Commentary
Video
Author(s):
Jonathan C. Trent, MD, PhD discusses the current standard of care and existing unmet needs for patients with GIST.
Jonathan C. Trent, MD, PhD, professor of medicine, associate director, Clinical Research, director, Bone and Soft-Tissue Sarcoma Group, Sylvester Comprehensive Cancer Center, University of Miami Miller School of Medicine, discusses existing unmet needs for patients with advanced gastrointestinal stromal tumor (GIST).
Trent notes that patients with advanced GIST often harbor KIT mutations. Although KIT mutations are susceptible to FDA-approved TKIs such as imatinib (Gleevec), sunitinib (Sutent), regorafenib (Stivarga), repratinib (Qinlock), and erlotinib (Tarceva), many patients will still be alive when they develop resistance to these therapies, necessitating further treatment options, he explains. Trent says treatment-resistant GIST is a persisting unmet need, and patients in this population require newer, better-tolerated therapies, which he adds has been a key focus of his work.

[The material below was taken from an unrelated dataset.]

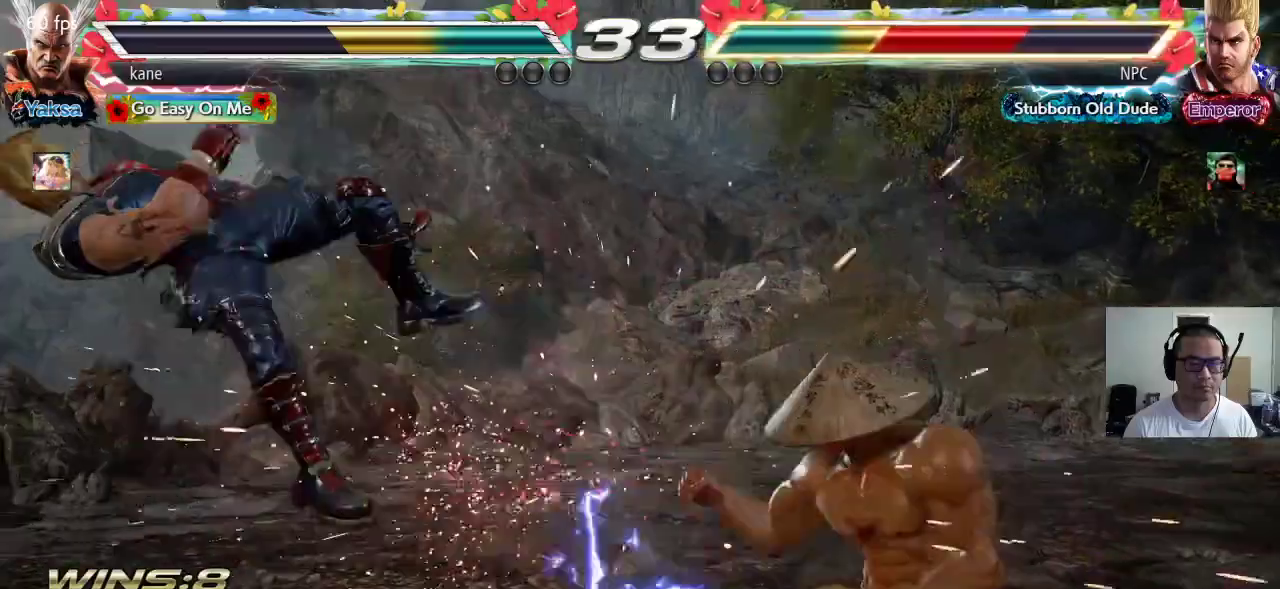
{"dt_ms": 1000, "buttons": [], "left_stick": "center"}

One of the key factors for developing novel treatments for patients with GIST involves better understanding the molecular mechanisms of resistance of this malignancy, Trent continues. When patients with GIST develop resistance to a TKI, it is most often due to the emergence of KIT exon 13 or exon 17 mutations, he says. Considering the mechanism of these resistance mutations, Trent and colleagues hope to continue to develop treatment options that address these needs directly.
Trent explains that these resistance mutations have exhibited differing levels of sensitivity toward existing agents, and newer agents could also target these emerging alterations.
At the 2024 ASCO Annual Meeting, Trent and colleagues presented findings from part 1 of the phase 3 PEAK trial (NCT05208047) evaluating bezuclastinib (CGT9486) plus sunitinib for the treatment of patients with pretreated GIST. When bezuclastinib—an oral TKI designed to block mutant KIT D816V activity—was combined with sunitinib, it led to a median progression-free survival (PFS) of 10.2 months among all treated patients. Notably, those receiving the combination in the second line (n = 7) achieved a median PFS of 19.4 months.